▶ [Exercise]
Nothing but the lines from the line with "باید ساعتی را" through the end of the data is to be copied, and each is to be copied exactly.

▶ [Saved data entries]
================
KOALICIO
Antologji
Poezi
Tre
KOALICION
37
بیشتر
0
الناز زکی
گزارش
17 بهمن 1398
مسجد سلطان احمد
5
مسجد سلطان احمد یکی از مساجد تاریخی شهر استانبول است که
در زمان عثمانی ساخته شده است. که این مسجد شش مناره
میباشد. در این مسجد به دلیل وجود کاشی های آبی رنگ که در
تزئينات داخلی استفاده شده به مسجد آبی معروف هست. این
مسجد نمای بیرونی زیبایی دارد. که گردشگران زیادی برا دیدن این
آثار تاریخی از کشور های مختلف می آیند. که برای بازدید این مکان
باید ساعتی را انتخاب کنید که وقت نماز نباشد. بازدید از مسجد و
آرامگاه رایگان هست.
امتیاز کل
================
▶ [Exercise answer]
باید ساعتی را انتخاب کنید که وقت نماز نباشد. بازدید از مسجد و
آرامگاه رایگان هست.
امتیاز کل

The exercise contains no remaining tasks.